Eric picture Eric · Nov 28, 2016 · Viewed 8k times · Source

I have a density estimate (using density function) for my data learningTime (see figure below), and I need to find probability Pr(learningTime > c), i.e., the the area under density curve from a given number c (the red vertical line) to the end of curve. Any idea?

enter image description here

Answer

李哲源 picture 李哲源 · Nov 28, 2016

Computing areas under a density estimation curve is not a difficult job. Here is a reproducible example.

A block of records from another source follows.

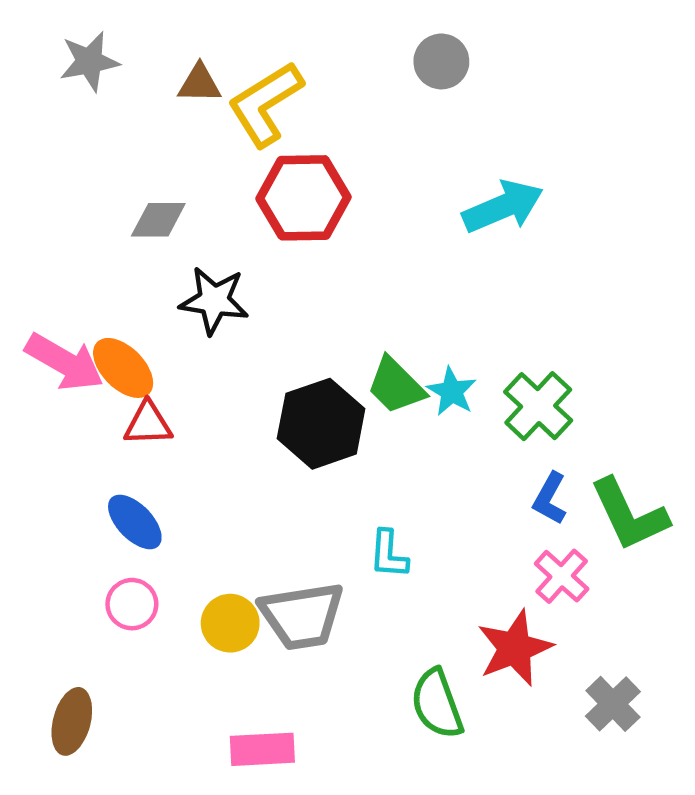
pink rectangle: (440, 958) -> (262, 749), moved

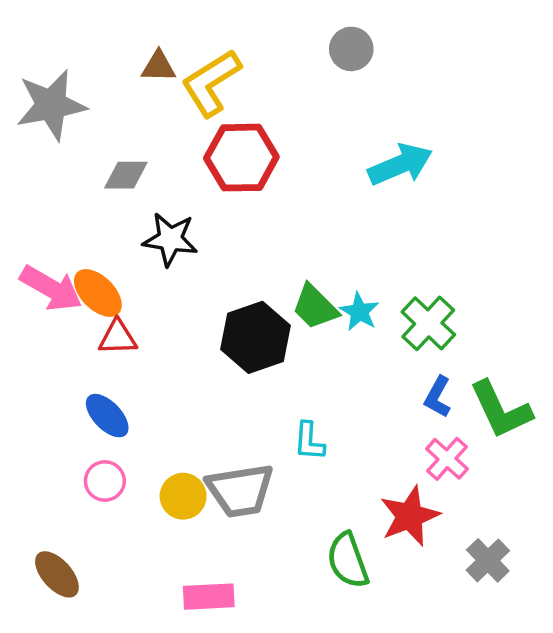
gray star: (89, 61) -> (51, 105), moved, size x1.5
brown ellipse: (72, 721) -> (57, 574), turned -57

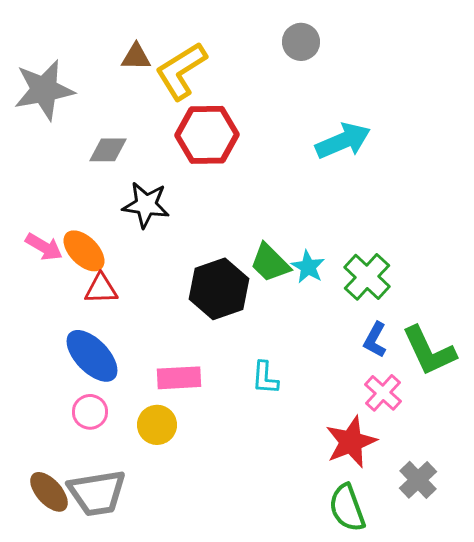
pink arrow: (51, 288) -> (44, 247), size x0.7
blue ellipse: (107, 416) -> (92, 356), size x1.4
gray trapezoid: (240, 490) -> (97, 493), moved
green semicircle: (348, 560) -> (347, 508), moved
pink rectangle: (209, 597) -> (179, 378), moved

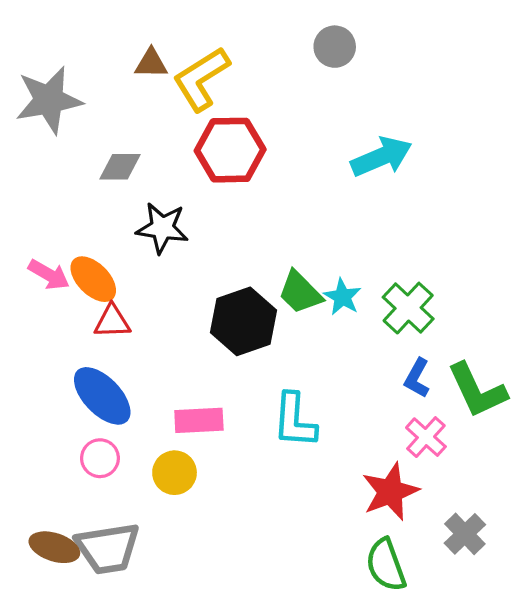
cyan L-shape: (265, 378) -> (295, 420), size x1.5
brown ellipse: (49, 492) -> (54, 547), turned -30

Suppose we have some observed data x that are, for simplicity, normally distributed:

set.seed(0)
x <- rnorm(1000)

We perform a density estimation (with some customization, see ?density):

d <- density.default(x, n = 512, cut = 3)
str(d)
#    List of 7
# $ x        : num [1:512] -3.91 -3.9 -3.88 -3.87 -3.85 ...
# $ y        : num [1:512] 2.23e-05 2.74e-05 3.35e-05 4.07e-05 4.93e-05 ...
# ... truncated ...

We want to compute the area under the curve to the right of x = 1:

plot(d); abline(v = 1, col = 2)

Mathematically this is an numerical integration of the estimated density curve on [1, Inf].

The estimated density curve is stored in discrete format in d$x and d$y:

xx <- d$x  ## 512 evenly spaced points on [min(x) - 3 * d$bw, max(x) + 3 * d$bw]
dx <- xx[2L] - xx[1L]  ## spacing / bin size
yy <- d$y  ## 512 density values for `xx`

There are two methods for the numerical integration.

method 1: Riemann Sum

The area under the estimated density curve is:

C <- sum(yy) * dx  ## sum(yy * dx)
# [1] 1.000976

Since Riemann Sum is only an approximation, this deviates from 1 (total probability) a little bit. We call this C value a "normalizing constant".

Numerical integration on [1, Inf] can be approximated by

p.unscaled <- sum(yy[xx >= 1]) * dx
# [1] 0.1691366

which should be further scaled it by C for a proper probability estimation:

p.scaled <- p.unscaled / C
# [1] 0.1689718

Since the true density of our simulated x is know, we can compare this estimate with the true value:

pnorm(x0, lower.tail = FALSE)
# [1] 0.1586553

which is fairly close.

method 2: trapezoidal rule

We do a linear interpolation of (xx, yy) and apply numerical integration on this linear interpolant.

f <- approxfun(xx, yy)
C <- integrate(f, min(xx), max(xx))$value
p.unscaled <- integrate(f, 1, max(xx))$value
p.scaled <- p.unscaled / C
#[1] 0.1687369

Regarding Robin's answer

The answer is legitimate but probably cheating. OP's question starts with a density estimation but the answer bypasses it altogether. If this is allowed, why not simply do the following?

set.seed(0)
x <- rnorm(1000)
mean(x > 1)
#[1] 0.163